Die Revision der Beklagten hatte keinen Erfolg. Die im Abkommen zwischen der Bundesrepublik Deutschland und dem Staat Israel über soziale Sicherheit angeordnete Antragsfiktion wirkte auch zugunsten der Klägerin. Der Senat konnte offen lassen, ob dies auch dann gegolten hätte, wenn im Zeitpunkt der Antragstellung in Israel keine, wie auch immer geartete, Rechtsbeziehung zur deutschen gesetzlichen Rentenversicherung vorgelegen hätte. Denn eine solche Beziehung bestand bei der Klägerin wegen ihrer Beschäftigung im Ghetto Lodz, die bereits vor Inkrafttreten des ZRBG als Beitragszeit zu werten war.

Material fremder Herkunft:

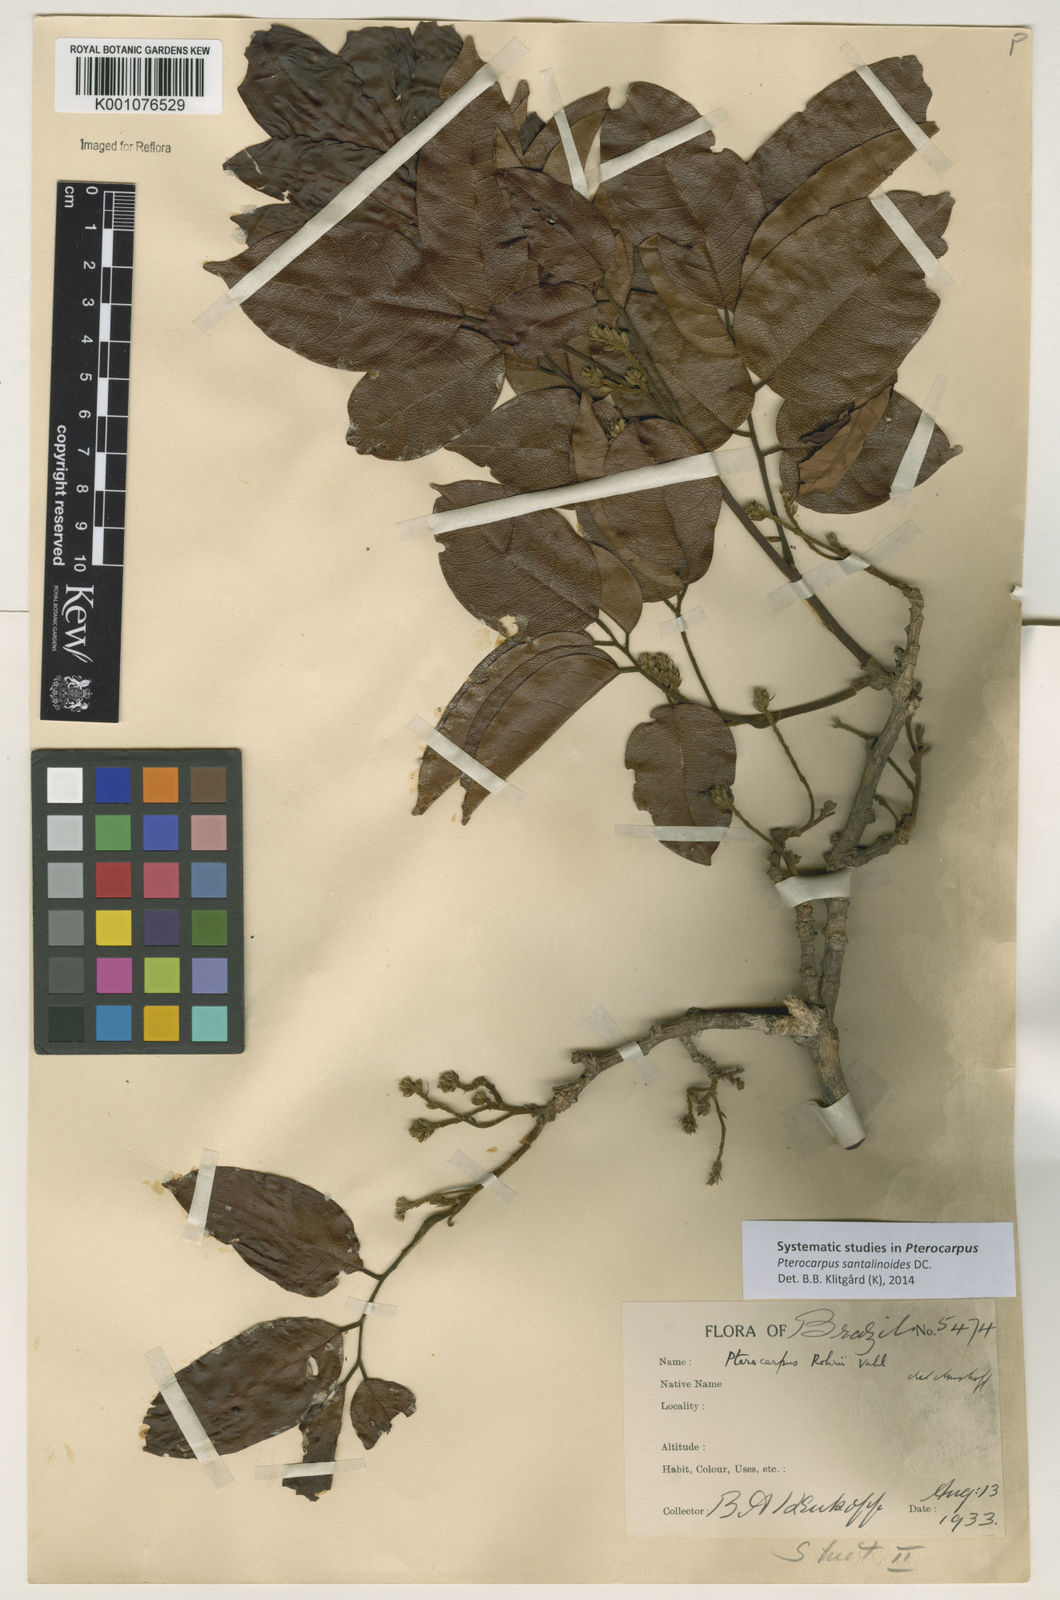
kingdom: Plantae
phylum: Tracheophyta
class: Magnoliopsida
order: Fabales
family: Fabaceae
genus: Pterocarpus
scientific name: Pterocarpus santalinoides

SG Düsseldorf - S 52 R 4/07 -
LSG Nordrhein-Westfalen - L 14 R 3/08 -
Bundessozialgericht - B 13 R 20/10 R -


4) Das BSG hat in der Sitzung vom 19. April 2011 ferner eine Nichtzulassungsbeschwerde als unbegründet zurückgewiesen, mit der die Klägerin ua die grundsätzliche Bedeutung der Rechtsfrage geltend gemacht hatte, ob die Regelung in § 100 Abs 1 des Bundesvertriebenengesetzes (BVFG - in der ab 1.1.1993 geltenden Fassung) für alle Personen, die bis zum 31.12.1992 in das Bundesgebiet übergesiedelt sind, auch die weitere Anwendung des bis dahin geltenden Fremdrentenrechts sichert. Dies hätte zB bedeutet, dass für diesen Personenkreis die 1996 eingeführten Leistungskürzungen nach § 22 Abs 4 FRG nicht gelten würden.

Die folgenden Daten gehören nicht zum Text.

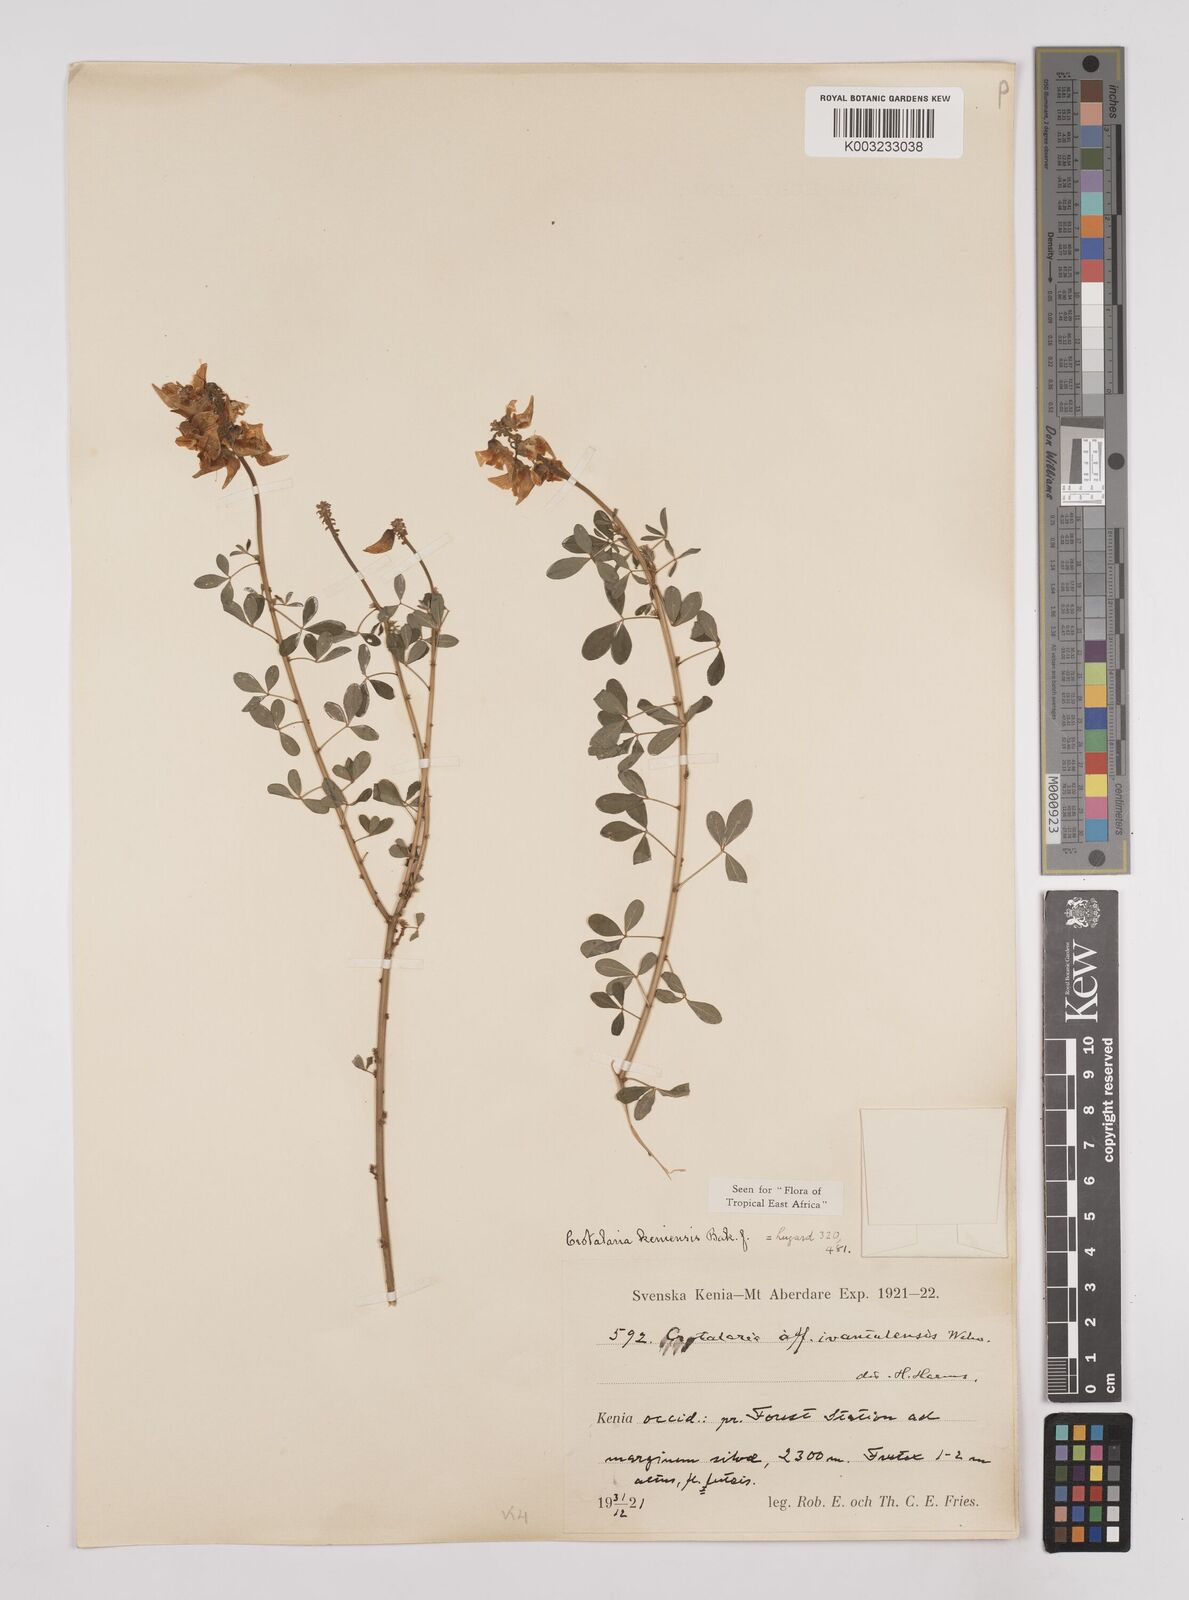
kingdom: Plantae
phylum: Tracheophyta
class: Magnoliopsida
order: Fabales
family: Fabaceae
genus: Crotalaria
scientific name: Crotalaria keniensis
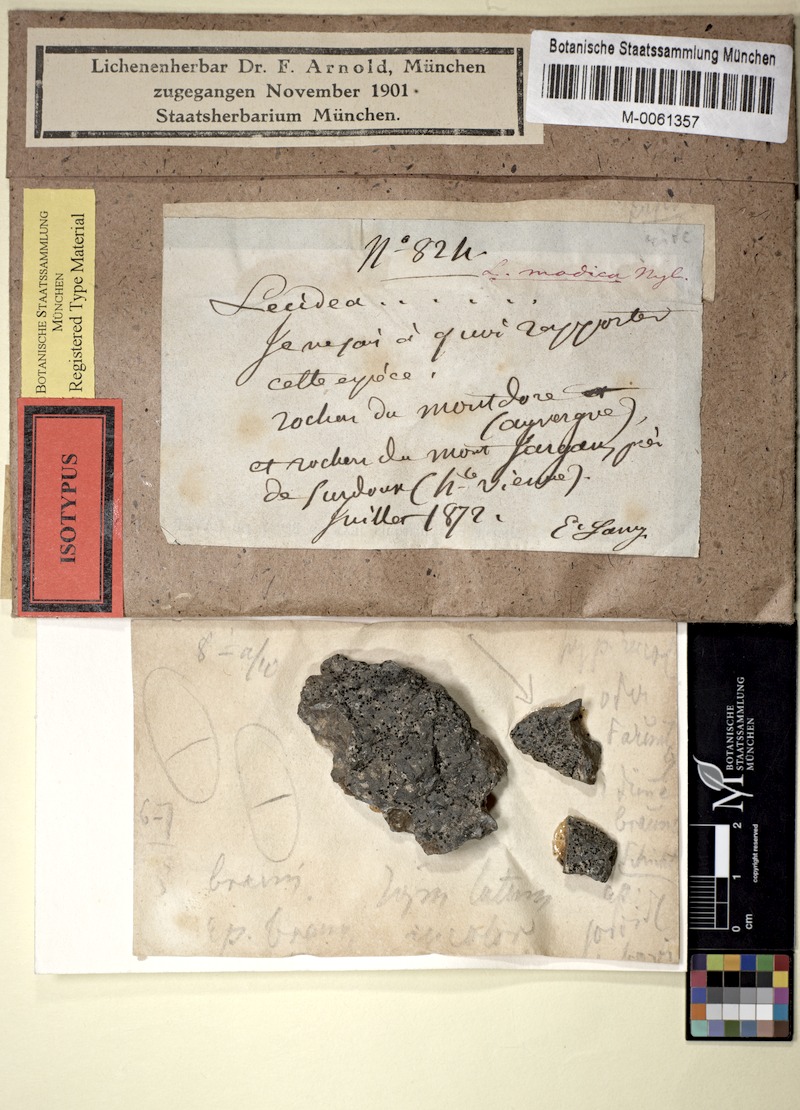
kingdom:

Die Rechtsfrage bedarf jedoch keiner Klärung in einem Revisionsverfahren, weil die Antwort zweifelsfrei auf der Hand liegt. Die Norm des § 100 Abs 1 BVFG regelt lediglich die weitere Geltung von Normen dieses Gesetzes sowie daran anknüpfender Vorschriften im Hinblick auf den Status als Vertriebener oder Aussiedler; mit den sozialversicherungsrechtlichen Ansprüchen dieser Personengruppe befasst sie sich nicht. Selbst wenn dies nicht der Fall wäre, hätten im Übrigen die zeitlich später erlassenen Neuregelungen des FRG Vorrang, weil es sich jeweils um einfachrechtliche Regelungen handelt.